La position de Conway fut souvent difficile dans cette nouvelle administration, qui, formée pour être plus libérale (je parle le langage de ces derniers temps), l’était moins que celle qu’elle avait remplacée ; et, comme il avait un grand défaut, l’irrésolution, il eut souvent besoin d’être encouragé et conseillé par Walpole, qui, sans cesser d’apprécier son caractère aimable et désintéressé, son esprit flexible et étendu, avait aperçu ce qui pouvait lui manquer en solidité, en énergie, en ascendant sur les hommes. Cette découverte, ses mécomptes personnels, et les difficultés qu’il eut à combattre dans les négociations ministérielles auxquelles il fut mêlé, achevèrent de lui rendre la vie des affaires importune, et, dans les derniers temps de la session, il écrivit au maire de King’s-Lynn, le bourg qui avait élu son père, puis son frère aîné, puis lui-même, avec une invariable fidélité, pour notifier sa résolution de quitter le parlement. Cette résolution, il l’accomplit l’année suivante (1768).

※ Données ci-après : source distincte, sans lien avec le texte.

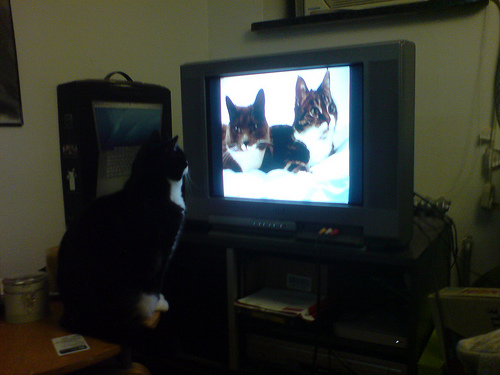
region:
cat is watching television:
[65, 36, 410, 273]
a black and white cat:
[41, 107, 228, 357]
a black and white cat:
[88, 107, 200, 315]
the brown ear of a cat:
[167, 133, 179, 149]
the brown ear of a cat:
[225, 96, 237, 111]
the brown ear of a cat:
[252, 88, 267, 104]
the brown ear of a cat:
[293, 75, 309, 100]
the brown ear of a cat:
[320, 69, 335, 89]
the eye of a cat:
[230, 121, 242, 133]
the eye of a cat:
[252, 121, 257, 130]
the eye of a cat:
[309, 107, 320, 114]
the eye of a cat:
[325, 101, 337, 112]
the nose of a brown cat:
[242, 137, 249, 146]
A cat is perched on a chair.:
[53, 125, 198, 337]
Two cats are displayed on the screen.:
[213, 76, 359, 203]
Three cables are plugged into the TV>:
[312, 221, 341, 244]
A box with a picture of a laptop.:
[51, 68, 177, 205]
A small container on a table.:
[6, 267, 50, 325]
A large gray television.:
[174, 52, 430, 243]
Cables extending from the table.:
[408, 193, 475, 269]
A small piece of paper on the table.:
[51, 335, 90, 358]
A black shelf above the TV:
[242, 5, 483, 33]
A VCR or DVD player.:
[331, 323, 423, 366]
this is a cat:
[95, 98, 229, 362]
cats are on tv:
[170, 120, 300, 269]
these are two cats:
[213, 119, 290, 204]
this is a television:
[211, 145, 434, 276]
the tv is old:
[233, 97, 385, 336]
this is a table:
[71, 302, 113, 373]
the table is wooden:
[39, 331, 91, 373]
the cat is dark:
[92, 197, 160, 307]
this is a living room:
[115, 173, 335, 365]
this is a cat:
[43, 105, 222, 347]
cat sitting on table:
[9, 101, 219, 372]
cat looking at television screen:
[33, 50, 433, 362]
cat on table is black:
[40, 101, 222, 365]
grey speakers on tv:
[129, 16, 437, 256]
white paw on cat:
[131, 244, 201, 359]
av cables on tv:
[305, 210, 362, 284]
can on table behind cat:
[5, 250, 65, 345]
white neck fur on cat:
[159, 167, 196, 227]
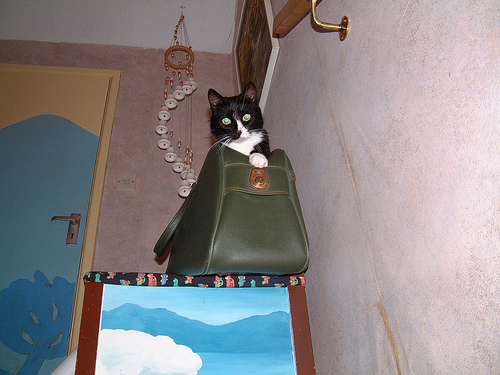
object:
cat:
[205, 80, 272, 169]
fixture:
[329, 14, 352, 44]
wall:
[275, 0, 500, 375]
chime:
[151, 13, 205, 200]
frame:
[229, 0, 282, 118]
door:
[0, 71, 113, 375]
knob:
[48, 179, 90, 250]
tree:
[0, 267, 79, 375]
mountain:
[0, 108, 98, 295]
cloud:
[92, 323, 204, 375]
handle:
[51, 212, 82, 246]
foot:
[249, 152, 270, 169]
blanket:
[82, 271, 307, 289]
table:
[70, 267, 316, 375]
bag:
[151, 142, 310, 280]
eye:
[220, 117, 232, 126]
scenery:
[93, 287, 297, 375]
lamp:
[272, 8, 341, 38]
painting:
[228, 0, 284, 110]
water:
[193, 352, 292, 375]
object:
[159, 6, 198, 72]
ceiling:
[0, 0, 243, 57]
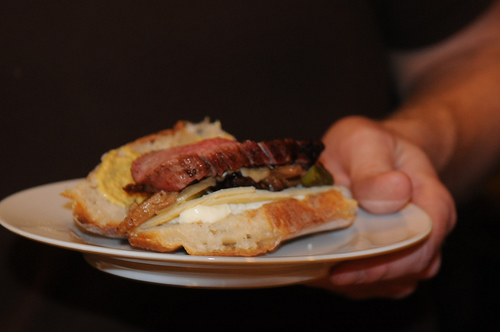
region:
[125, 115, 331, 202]
meat on sandwich roll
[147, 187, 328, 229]
cheese slices on sandwich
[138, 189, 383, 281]
mayonnaise on sandwich roll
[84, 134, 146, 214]
mustard on sandwich roll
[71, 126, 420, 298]
sandwich on white plate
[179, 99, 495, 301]
hand holding white plate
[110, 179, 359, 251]
white inside of bread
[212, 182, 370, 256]
golden brown outside of bread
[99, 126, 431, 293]
open sandwich on plate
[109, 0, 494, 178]
person wearing black shirt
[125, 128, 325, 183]
The meat is sliced.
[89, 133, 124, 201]
The mustard is on the sandwhich.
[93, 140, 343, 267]
The bread is white.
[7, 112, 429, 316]
The plate is white.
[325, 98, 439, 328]
He is holding the plate.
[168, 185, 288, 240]
mayo is on the sandwhich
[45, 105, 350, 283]
The sandwhich is on the plate.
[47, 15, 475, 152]
The man is wearing a black jacket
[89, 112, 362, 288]
The sandwhich is toasted.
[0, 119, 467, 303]
The plate is small.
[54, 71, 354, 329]
a plate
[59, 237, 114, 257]
Rim of white plate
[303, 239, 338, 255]
Face of white plate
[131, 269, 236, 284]
Bottom of white plate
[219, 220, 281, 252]
Top side of bread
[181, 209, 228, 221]
Mayonaise on the bread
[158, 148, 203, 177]
Meat on top of bread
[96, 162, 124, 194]
Egg on the bread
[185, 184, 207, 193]
Onions under meat on bread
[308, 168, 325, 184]
Green pickles on bread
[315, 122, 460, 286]
Hand holding a plate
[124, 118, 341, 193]
grilled greasy hot dog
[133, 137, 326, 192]
hot dog cut in 2 pieces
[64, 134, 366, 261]
hot dog on a bread bun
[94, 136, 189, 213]
yellow mustard on a hot dog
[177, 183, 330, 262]
mayonnaise on crusty bread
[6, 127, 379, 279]
hot dog on a white plate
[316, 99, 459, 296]
hand holding white plate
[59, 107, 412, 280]
junk food on a plate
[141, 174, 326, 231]
slice of cheese on top of a bread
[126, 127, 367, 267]
meat with bread as a meal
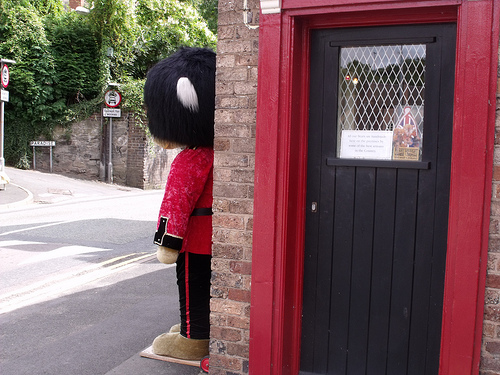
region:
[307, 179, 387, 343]
The door is black.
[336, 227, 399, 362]
The door is black.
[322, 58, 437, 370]
The door is black.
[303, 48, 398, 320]
The door is black.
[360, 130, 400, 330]
The door is black.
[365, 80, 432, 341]
The door is black.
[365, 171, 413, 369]
The door is black.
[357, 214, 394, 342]
The door is black.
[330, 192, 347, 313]
The door is black.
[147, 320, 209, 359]
Large brown feet of a creature with clothes on.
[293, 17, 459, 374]
A black door on a red frame.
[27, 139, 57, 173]
A sign held up by two poles against a wall.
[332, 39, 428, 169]
A window on a black door.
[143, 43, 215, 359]
A creature wearing black pants with a red stripe and big black furry helmet.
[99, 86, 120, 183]
A tall circle top sign against a wall.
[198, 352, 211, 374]
A red wheel.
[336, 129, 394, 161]
A white notice in a door window.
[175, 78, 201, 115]
White fur on a black furry helmet.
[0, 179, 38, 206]
A small curb.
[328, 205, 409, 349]
The door is black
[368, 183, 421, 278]
The door is black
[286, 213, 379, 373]
The door is black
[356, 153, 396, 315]
The door is black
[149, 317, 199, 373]
brown furry slippers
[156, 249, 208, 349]
black pant with red stripe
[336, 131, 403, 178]
white paper with black writing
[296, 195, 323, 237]
small white and gold door bell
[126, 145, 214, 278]
black and red jacket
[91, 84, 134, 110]
sign for a bus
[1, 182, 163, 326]
shadow on a cement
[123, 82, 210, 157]
black and white fluffy hat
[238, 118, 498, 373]
a red and black door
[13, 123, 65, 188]
small sign by stone wall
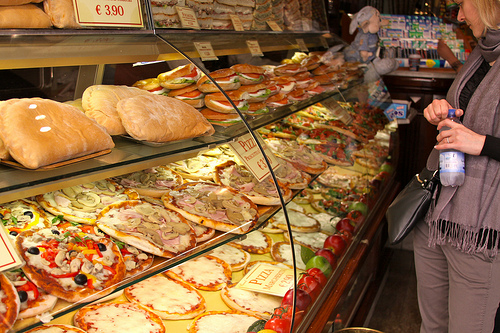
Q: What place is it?
A: It is a display.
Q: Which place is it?
A: It is a display.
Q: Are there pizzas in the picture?
A: Yes, there is a pizza.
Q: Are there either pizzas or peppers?
A: Yes, there is a pizza.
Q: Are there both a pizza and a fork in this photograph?
A: No, there is a pizza but no forks.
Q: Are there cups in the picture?
A: No, there are no cups.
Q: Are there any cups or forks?
A: No, there are no cups or forks.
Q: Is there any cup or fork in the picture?
A: No, there are no cups or forks.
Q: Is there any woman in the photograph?
A: Yes, there is a woman.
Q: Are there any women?
A: Yes, there is a woman.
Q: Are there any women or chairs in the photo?
A: Yes, there is a woman.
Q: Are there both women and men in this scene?
A: No, there is a woman but no men.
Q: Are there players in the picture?
A: No, there are no players.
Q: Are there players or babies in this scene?
A: No, there are no players or babies.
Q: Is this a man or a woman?
A: This is a woman.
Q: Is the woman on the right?
A: Yes, the woman is on the right of the image.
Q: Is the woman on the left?
A: No, the woman is on the right of the image.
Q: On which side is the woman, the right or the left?
A: The woman is on the right of the image.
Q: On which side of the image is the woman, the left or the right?
A: The woman is on the right of the image.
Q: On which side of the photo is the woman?
A: The woman is on the right of the image.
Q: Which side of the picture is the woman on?
A: The woman is on the right of the image.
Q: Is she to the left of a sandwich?
A: No, the woman is to the right of a sandwich.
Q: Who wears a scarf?
A: The woman wears a scarf.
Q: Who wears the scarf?
A: The woman wears a scarf.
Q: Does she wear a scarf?
A: Yes, the woman wears a scarf.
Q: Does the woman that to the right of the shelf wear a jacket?
A: No, the woman wears a scarf.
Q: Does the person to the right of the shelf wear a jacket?
A: No, the woman wears a scarf.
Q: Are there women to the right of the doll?
A: Yes, there is a woman to the right of the doll.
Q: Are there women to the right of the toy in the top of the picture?
A: Yes, there is a woman to the right of the doll.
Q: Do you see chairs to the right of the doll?
A: No, there is a woman to the right of the doll.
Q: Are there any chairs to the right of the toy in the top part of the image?
A: No, there is a woman to the right of the doll.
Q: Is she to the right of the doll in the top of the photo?
A: Yes, the woman is to the right of the doll.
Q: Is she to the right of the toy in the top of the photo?
A: Yes, the woman is to the right of the doll.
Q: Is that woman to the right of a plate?
A: No, the woman is to the right of the doll.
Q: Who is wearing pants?
A: The woman is wearing pants.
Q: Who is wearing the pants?
A: The woman is wearing pants.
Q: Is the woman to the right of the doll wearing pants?
A: Yes, the woman is wearing pants.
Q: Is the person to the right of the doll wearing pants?
A: Yes, the woman is wearing pants.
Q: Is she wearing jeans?
A: No, the woman is wearing pants.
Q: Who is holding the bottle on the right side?
A: The woman is holding the bottle.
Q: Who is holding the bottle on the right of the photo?
A: The woman is holding the bottle.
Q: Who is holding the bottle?
A: The woman is holding the bottle.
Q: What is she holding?
A: The woman is holding the bottle.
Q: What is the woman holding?
A: The woman is holding the bottle.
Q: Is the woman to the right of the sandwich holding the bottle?
A: Yes, the woman is holding the bottle.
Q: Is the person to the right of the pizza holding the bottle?
A: Yes, the woman is holding the bottle.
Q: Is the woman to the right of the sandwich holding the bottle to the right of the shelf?
A: Yes, the woman is holding the bottle.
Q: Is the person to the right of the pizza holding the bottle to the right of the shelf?
A: Yes, the woman is holding the bottle.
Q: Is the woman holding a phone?
A: No, the woman is holding the bottle.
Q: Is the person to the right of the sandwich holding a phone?
A: No, the woman is holding the bottle.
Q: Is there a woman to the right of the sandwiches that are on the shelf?
A: Yes, there is a woman to the right of the sandwiches.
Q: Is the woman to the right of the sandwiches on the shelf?
A: Yes, the woman is to the right of the sandwiches.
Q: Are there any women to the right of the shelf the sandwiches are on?
A: Yes, there is a woman to the right of the shelf.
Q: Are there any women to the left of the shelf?
A: No, the woman is to the right of the shelf.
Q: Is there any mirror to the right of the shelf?
A: No, there is a woman to the right of the shelf.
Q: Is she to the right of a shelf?
A: Yes, the woman is to the right of a shelf.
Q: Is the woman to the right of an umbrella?
A: No, the woman is to the right of a shelf.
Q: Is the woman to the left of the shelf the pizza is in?
A: No, the woman is to the right of the shelf.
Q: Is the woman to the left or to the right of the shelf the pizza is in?
A: The woman is to the right of the shelf.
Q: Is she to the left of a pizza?
A: No, the woman is to the right of a pizza.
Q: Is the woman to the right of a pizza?
A: Yes, the woman is to the right of a pizza.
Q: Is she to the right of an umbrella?
A: No, the woman is to the right of a pizza.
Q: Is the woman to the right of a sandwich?
A: Yes, the woman is to the right of a sandwich.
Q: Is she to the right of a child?
A: No, the woman is to the right of a sandwich.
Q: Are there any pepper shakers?
A: No, there are no pepper shakers.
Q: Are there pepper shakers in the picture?
A: No, there are no pepper shakers.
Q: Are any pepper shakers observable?
A: No, there are no pepper shakers.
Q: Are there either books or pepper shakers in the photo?
A: No, there are no pepper shakers or books.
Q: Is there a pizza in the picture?
A: Yes, there is a pizza.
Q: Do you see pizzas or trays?
A: Yes, there is a pizza.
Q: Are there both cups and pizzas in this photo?
A: No, there is a pizza but no cups.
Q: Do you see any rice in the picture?
A: No, there is no rice.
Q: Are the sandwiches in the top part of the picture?
A: Yes, the sandwiches are in the top of the image.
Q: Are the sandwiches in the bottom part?
A: No, the sandwiches are in the top of the image.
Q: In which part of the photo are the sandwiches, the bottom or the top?
A: The sandwiches are in the top of the image.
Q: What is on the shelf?
A: The sandwiches are on the shelf.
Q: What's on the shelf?
A: The sandwiches are on the shelf.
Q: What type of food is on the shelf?
A: The food is sandwiches.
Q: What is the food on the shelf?
A: The food is sandwiches.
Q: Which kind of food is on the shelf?
A: The food is sandwiches.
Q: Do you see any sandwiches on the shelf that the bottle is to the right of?
A: Yes, there are sandwiches on the shelf.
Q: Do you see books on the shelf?
A: No, there are sandwiches on the shelf.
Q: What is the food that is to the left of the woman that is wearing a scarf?
A: The food is sandwiches.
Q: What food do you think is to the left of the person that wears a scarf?
A: The food is sandwiches.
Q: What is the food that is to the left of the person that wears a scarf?
A: The food is sandwiches.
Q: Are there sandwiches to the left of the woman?
A: Yes, there are sandwiches to the left of the woman.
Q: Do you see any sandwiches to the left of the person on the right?
A: Yes, there are sandwiches to the left of the woman.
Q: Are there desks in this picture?
A: No, there are no desks.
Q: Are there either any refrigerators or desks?
A: No, there are no desks or refrigerators.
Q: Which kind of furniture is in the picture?
A: The furniture is a shelf.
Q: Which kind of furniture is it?
A: The piece of furniture is a shelf.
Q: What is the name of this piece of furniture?
A: This is a shelf.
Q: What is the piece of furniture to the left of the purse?
A: The piece of furniture is a shelf.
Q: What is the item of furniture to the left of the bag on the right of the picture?
A: The piece of furniture is a shelf.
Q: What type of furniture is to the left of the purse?
A: The piece of furniture is a shelf.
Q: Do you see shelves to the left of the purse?
A: Yes, there is a shelf to the left of the purse.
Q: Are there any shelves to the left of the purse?
A: Yes, there is a shelf to the left of the purse.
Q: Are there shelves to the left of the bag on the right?
A: Yes, there is a shelf to the left of the purse.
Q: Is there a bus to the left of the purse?
A: No, there is a shelf to the left of the purse.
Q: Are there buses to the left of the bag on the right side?
A: No, there is a shelf to the left of the purse.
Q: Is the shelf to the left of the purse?
A: Yes, the shelf is to the left of the purse.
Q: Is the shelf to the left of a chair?
A: No, the shelf is to the left of the purse.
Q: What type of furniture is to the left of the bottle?
A: The piece of furniture is a shelf.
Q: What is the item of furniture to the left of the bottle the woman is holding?
A: The piece of furniture is a shelf.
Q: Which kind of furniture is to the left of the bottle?
A: The piece of furniture is a shelf.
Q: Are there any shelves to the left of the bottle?
A: Yes, there is a shelf to the left of the bottle.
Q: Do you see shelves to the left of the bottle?
A: Yes, there is a shelf to the left of the bottle.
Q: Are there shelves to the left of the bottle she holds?
A: Yes, there is a shelf to the left of the bottle.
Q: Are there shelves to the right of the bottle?
A: No, the shelf is to the left of the bottle.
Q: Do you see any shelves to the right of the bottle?
A: No, the shelf is to the left of the bottle.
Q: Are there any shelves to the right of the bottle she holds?
A: No, the shelf is to the left of the bottle.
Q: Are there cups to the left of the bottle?
A: No, there is a shelf to the left of the bottle.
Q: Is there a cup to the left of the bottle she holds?
A: No, there is a shelf to the left of the bottle.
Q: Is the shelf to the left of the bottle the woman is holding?
A: Yes, the shelf is to the left of the bottle.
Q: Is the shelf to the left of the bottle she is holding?
A: Yes, the shelf is to the left of the bottle.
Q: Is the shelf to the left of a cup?
A: No, the shelf is to the left of the bottle.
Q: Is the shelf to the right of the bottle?
A: No, the shelf is to the left of the bottle.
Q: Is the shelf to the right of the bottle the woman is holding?
A: No, the shelf is to the left of the bottle.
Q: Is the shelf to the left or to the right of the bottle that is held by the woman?
A: The shelf is to the left of the bottle.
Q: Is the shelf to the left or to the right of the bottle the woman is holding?
A: The shelf is to the left of the bottle.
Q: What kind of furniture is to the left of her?
A: The piece of furniture is a shelf.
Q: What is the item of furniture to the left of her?
A: The piece of furniture is a shelf.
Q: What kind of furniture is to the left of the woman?
A: The piece of furniture is a shelf.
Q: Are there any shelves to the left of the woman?
A: Yes, there is a shelf to the left of the woman.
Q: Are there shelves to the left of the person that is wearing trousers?
A: Yes, there is a shelf to the left of the woman.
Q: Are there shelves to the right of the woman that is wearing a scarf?
A: No, the shelf is to the left of the woman.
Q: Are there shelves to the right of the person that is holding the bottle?
A: No, the shelf is to the left of the woman.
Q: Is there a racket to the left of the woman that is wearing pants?
A: No, there is a shelf to the left of the woman.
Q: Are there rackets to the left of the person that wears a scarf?
A: No, there is a shelf to the left of the woman.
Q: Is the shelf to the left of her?
A: Yes, the shelf is to the left of a woman.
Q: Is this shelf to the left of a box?
A: No, the shelf is to the left of a woman.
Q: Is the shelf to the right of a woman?
A: No, the shelf is to the left of a woman.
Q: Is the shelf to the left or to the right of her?
A: The shelf is to the left of the woman.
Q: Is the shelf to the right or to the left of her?
A: The shelf is to the left of the woman.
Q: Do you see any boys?
A: No, there are no boys.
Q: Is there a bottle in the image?
A: Yes, there is a bottle.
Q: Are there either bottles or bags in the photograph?
A: Yes, there is a bottle.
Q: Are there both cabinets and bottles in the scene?
A: No, there is a bottle but no cabinets.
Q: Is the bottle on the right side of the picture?
A: Yes, the bottle is on the right of the image.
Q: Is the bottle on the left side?
A: No, the bottle is on the right of the image.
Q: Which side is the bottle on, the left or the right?
A: The bottle is on the right of the image.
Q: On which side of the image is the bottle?
A: The bottle is on the right of the image.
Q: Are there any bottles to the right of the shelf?
A: Yes, there is a bottle to the right of the shelf.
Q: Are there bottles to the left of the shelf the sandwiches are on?
A: No, the bottle is to the right of the shelf.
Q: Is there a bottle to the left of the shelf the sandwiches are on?
A: No, the bottle is to the right of the shelf.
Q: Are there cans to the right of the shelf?
A: No, there is a bottle to the right of the shelf.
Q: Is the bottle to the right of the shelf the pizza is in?
A: Yes, the bottle is to the right of the shelf.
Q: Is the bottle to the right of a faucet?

« Je ne crois pas, écrit-il à Montagu, que je m’en repente jamais. Que pourrais-je voir encore, sinon les fils et les petits-fils recommençant les mêmes fautes, rejouant le rôle que j’ai vu jouer aux pères et aux grands-pères ? Pourrais-je entendre une éloquence supérieure à celle de milord Chatham ? Y aurait-il jamais des talens égaux à ceux de Charles Townshend ? George Grenville cessera-t-il d’être le plus fatigant des hommes ?… »

  1. Voyez Junius dans les livraisons de la Revue des 1er  et 15 décembre 1851.